One thing to keep in mind is that roller lifters aren’t all made equally and that the lobe design is equally (maybe more so) responsible for lifter life as well. I’ve used mild lobes with Comp 829 solid rollers for years. I ran the same cam/lifter combo for nearly a decade in my street hemi. I would check them for axle issues and fork spread. Never had them rebuilt the entire time. I finally replaced them with 892s the last time I freshened it.
With Hydraulic Rollers, I use the Morel lifters exclusively now.
 
They’re different because of the higher spring pressures typically associated with solid rollers.
One thing to keep in mind is that roller lifters aren’t all made equally and that the lobe design is equally (maybe more so) responsible for lifter life as well.

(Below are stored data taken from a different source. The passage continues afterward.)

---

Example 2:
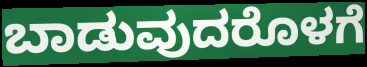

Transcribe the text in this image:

ಬಾಡುವುದರೊಳಗೆ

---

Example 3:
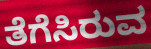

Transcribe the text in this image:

ತೆಗೆಸಿರುವ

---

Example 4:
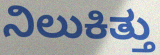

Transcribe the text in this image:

ನಿಲುಕಿತ್ತು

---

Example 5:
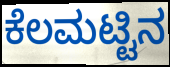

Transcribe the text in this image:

ಕೆಲಮಟ್ಟಿನ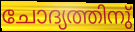
ചോദ്യത്തിനു്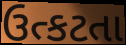
ઉત્કટતાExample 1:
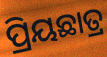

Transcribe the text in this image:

ପ୍ରିୟଛାତ୍ର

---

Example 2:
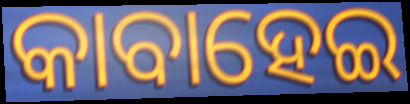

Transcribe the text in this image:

କାବାହେଇ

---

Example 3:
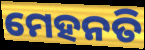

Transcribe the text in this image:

ମେହନତି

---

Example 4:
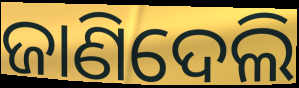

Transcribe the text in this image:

ଜାଣିଦେଲି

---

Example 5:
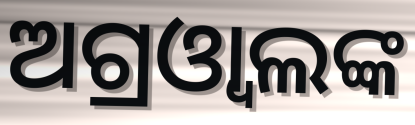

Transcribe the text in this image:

ଅଗ୍ରଓ୍ବାଲଙ୍କ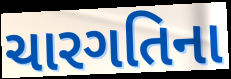
ચારગતિનાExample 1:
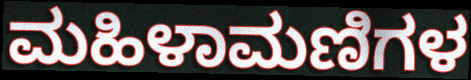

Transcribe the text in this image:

ಮಹಿಳಾಮಣಿಗಳ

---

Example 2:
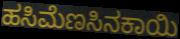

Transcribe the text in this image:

ಹಸಿಮೆಣಸಿನಕಾಯಿ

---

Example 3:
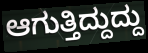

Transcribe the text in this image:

ಆಗುತ್ತಿದ್ದುದ್ದು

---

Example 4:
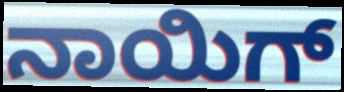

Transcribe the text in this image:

ನಾಯಿಗ್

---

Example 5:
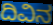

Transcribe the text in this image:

ದಿವಿನ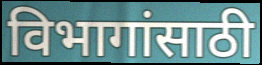
विभागांसाठी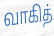
வாகித்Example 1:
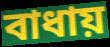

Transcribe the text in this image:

বাধায়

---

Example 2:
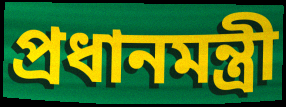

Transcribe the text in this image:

প্রধানমন্ত্রী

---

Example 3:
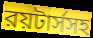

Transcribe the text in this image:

রয়টার্সসহ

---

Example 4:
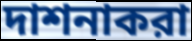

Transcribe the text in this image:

দাশনাকরা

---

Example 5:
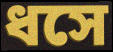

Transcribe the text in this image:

ধসে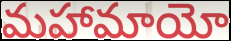
మహామాయోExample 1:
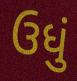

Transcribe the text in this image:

ઉધું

I’ve used mild lobes with Comp 829 solid rollers for years. I ran the same cam/lifter combo for nearly a decade in my street hemi. I would check them for axle issues and fork spread. Never had them rebuilt the entire time. I finally replaced them with 892s the last time I freshened it.

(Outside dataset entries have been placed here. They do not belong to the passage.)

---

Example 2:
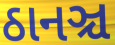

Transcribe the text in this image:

ઠાનઞ્ચ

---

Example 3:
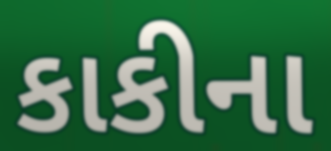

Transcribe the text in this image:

કાકીના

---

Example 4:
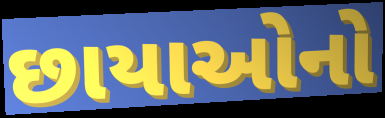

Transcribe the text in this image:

છાયાઓનો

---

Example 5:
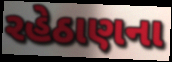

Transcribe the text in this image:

રહેઠાણના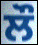
ਲੌ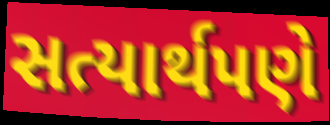
સત્યાર્થપણે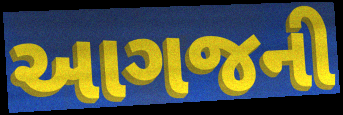
આગજની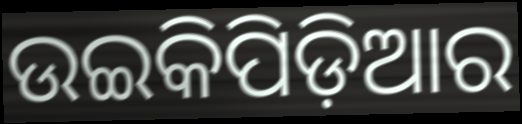
ଉଇକିପିଡ଼ିଆରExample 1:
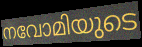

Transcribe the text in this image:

നവോമിയുടെ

With Hydraulic Rollers, I use the Morel lifters exclusively now.

I ran 650# over the nose on my 829’s in the Hemi, I could only get about 2 years out of them. Probably sprung a little heavy but I wasn’t taking chances with the clutch. They always looked ok but when I’d send them back comp said they were trashed. I’ll be saving those for wedge motors. Going to try Iskys in the Hemi this go around.
 
I ran 650# over the nose on my 829’s in the Hemi, I could only get about 2 years out of them. Probably sprung a little heavy but I wasn’t taking chances with the clutch. They always looked ok but when I’d send them back comp said they were trashed. I’ll be saving those for wedge motors. Going to try Iskys in the Hemi this go around.
What lash? I keep the lash tight to keep from slapping em hard. I was lashing at .010 and .013 cold.
 
Think it was around 250 on the seat. I'd have to pull out the build book to be sure. Been along time since I looked at it. I've had the same lifters wear out though in wedge motors with a lot less spring. I ran a set in a 440 for years on the street. They always needed it too when I sent them back. At least according to comp... Lol
 
:lowdown:IQ52 is adamant about using mechanical roller lifters if going roller, so that is all I need to know regarding solid vs hydraulic ROLLER lifters. I may want solid FT though, but I hate to sacrifice the benefits of roller cam profiles.

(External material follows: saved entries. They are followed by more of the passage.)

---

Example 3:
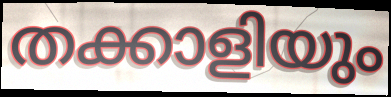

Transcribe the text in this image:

തക്കാളിയും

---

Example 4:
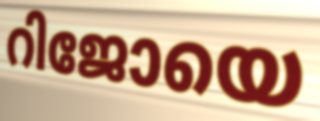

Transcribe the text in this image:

റിജോയെ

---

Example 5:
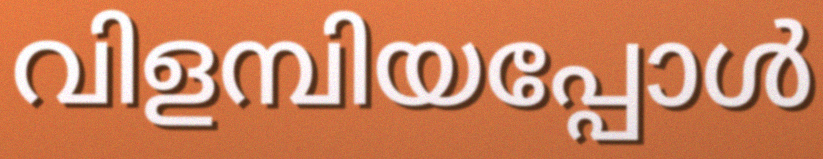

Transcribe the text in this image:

I was thinking I wouldn't mind checking lash as rarely as I drive my car, but sending the lifters out for inspection and service??
Is there a solid roller lifter brand and spring design (beehive?) or pressure or cam profile (although I wouldn't want to base my cam profile on "ease of maintenance") that wouldn't require or require as often such down time?
 
:lowdown:IQ52 is adamant about using mechanical roller lifters if going roller, so that is all I need to know regarding solid vs hydraulic ROLLER lifters. I may want solid FT though, but I hate to sacrifice the benefits of roller cam profiles.
I was thinking I wouldn't mind checking lash as rarely as I drive my car, but sending the lifters out for inspection and service??
Is there a solid roller lifter brand and spring design (beehive?) or pressure or cam profile (although I wouldn't want to base my cam profile on "ease of maintenance") that wouldn't require or require as often such down time?
I was looking into SR as well. I was told that Lunati has good street profiles that live well on the street. They also have full time oiling roller lifters that supposedly live very well on the street, BTW what is the cost of rebuilding roller lifters? Thanks
 
I was looking into SR as well. I was told that Lunati has good street profiles that live well on the street. They also have full time oiling roller lifters that supposedly live very well on the street
Thanks for the reply. When that glorious day comes and I get that build going I don't want to be disappointed or afterwards say "if only...or I wish..."
 
I am also building a 512. Base is a 440 with the 440 source 512 kit and a block girdle. Nothing decided an heads or cam yet, except that it will be a roller cam, and probably from Hughes, since they where very helpful in choosing another cam for a different build.